Has it become more difficult to get access to senior figures in politics and business in recent years?

It hasn’t. It’s been a common assumption for years that the pulling power of Today was bound to wane as choice and competition increased, but there’s absolutely no sign of that happening as a general trend. Some senior politicians and some chief executives are reluctant to talk to us, but that’s always been the case. And if you set those individuals aside, what’s really striking is that the programme remains as capable of drawing the big names as it was 10 or 15 years ago. In the case of business, I’d go further and say that we actually get bigger names, and more of them.

Is the presenting style on Today – the kind of tough belligerence typified by John Humphrys – still effective in an age of political spin? Or is it morenecessary than ever?

I’m aware of the risk of inviting public ridicule when I say this, but the house style of Today isn’t confrontational. Very few of the interviews we do fall into that category. They might be the ones that stick in the memory, they might cause some minor controversy, but in percentage terms, aggressive interviews are a small part of the programme – and that has to be the right approach. Whether we’re dealing with politicians or anyone else, the important thing is that we use the technique that seems to us to stand the best chance of getting something out of the conversation. Sometimes that will be tough and confrontational; mostly it won’t. If we relied solely on any single approach, we’d fail.

Does Today try to set the news agenda or is it more about following the news leads from elsewhere?

You’ve offered me a false choice: we do both – and we’re not alone in that. In the end, whether or not we set the news agenda is for others to decide. If we do our job well, and break stories that live on beyond the programme, that’s testament to the quality of our journalism. If our only aim was to set the news agenda, it would be a fairly stupid ambition.

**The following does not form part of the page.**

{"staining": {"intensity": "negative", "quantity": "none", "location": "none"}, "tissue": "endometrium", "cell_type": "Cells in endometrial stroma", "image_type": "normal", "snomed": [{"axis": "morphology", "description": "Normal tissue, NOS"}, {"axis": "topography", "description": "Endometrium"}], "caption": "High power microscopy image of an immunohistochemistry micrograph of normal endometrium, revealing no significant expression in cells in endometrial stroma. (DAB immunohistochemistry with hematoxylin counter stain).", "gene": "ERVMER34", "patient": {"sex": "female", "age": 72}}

How has the Hutton report changed the way Today conducts its journalism?

I think Hutton reinforced more than it fundamentally changed. The programme went through the fire and some of its values and processes probably came out with a harder edge, but our journalism was always based on core BBC values – objectivity, impartiality, accuracy, and so on – and it still is.

Has it become less scoop-driven since Hutton?


How much of the programme is sourced from its own original journalism? And how important is this?

Impossible to put a figure on this, but you’d need to look at original journalism in the round. It doesn’t come only from our reporters, although they’re important. A lot of the rather less-heralded originality on the programme pops out of the heads of producers who, day in and day out, come up with ideas and treatments that make the programme what it is. If you include them in the tally, the proportion of original journalism is very high indeed.

John Humphrys has become the current longest-running presenter. If and when he were to leave, how would Today go about filling the gap, especially when he and his style of presenting have become so associated with the programme for its listeners?

Despite John’s close association with God, in the end it’s more a question of when, rather than if, he leaves. And when the dreaded moment arrives – what can I say? – our plan will be to face it with fortitude and, in our cunning and sophisticated way, to find not just any old presenter, but a fairly good one to take his place. I hope this doesn’t give away too much of our thinking.

How do you see Today’s strategy for the future in the light of possible direct competition from Channel 4 Radio and indirectly from other news platforms/sources?

The job in hand is to define what a modern Today programme sounds like – to find a tone of voice and a news agenda that are authentically Today but absolutely contemporary at the same time. That’s really what the last few years have been about – and it’s work that will have to continue regardless of whatever fresh competition or new platforms we face.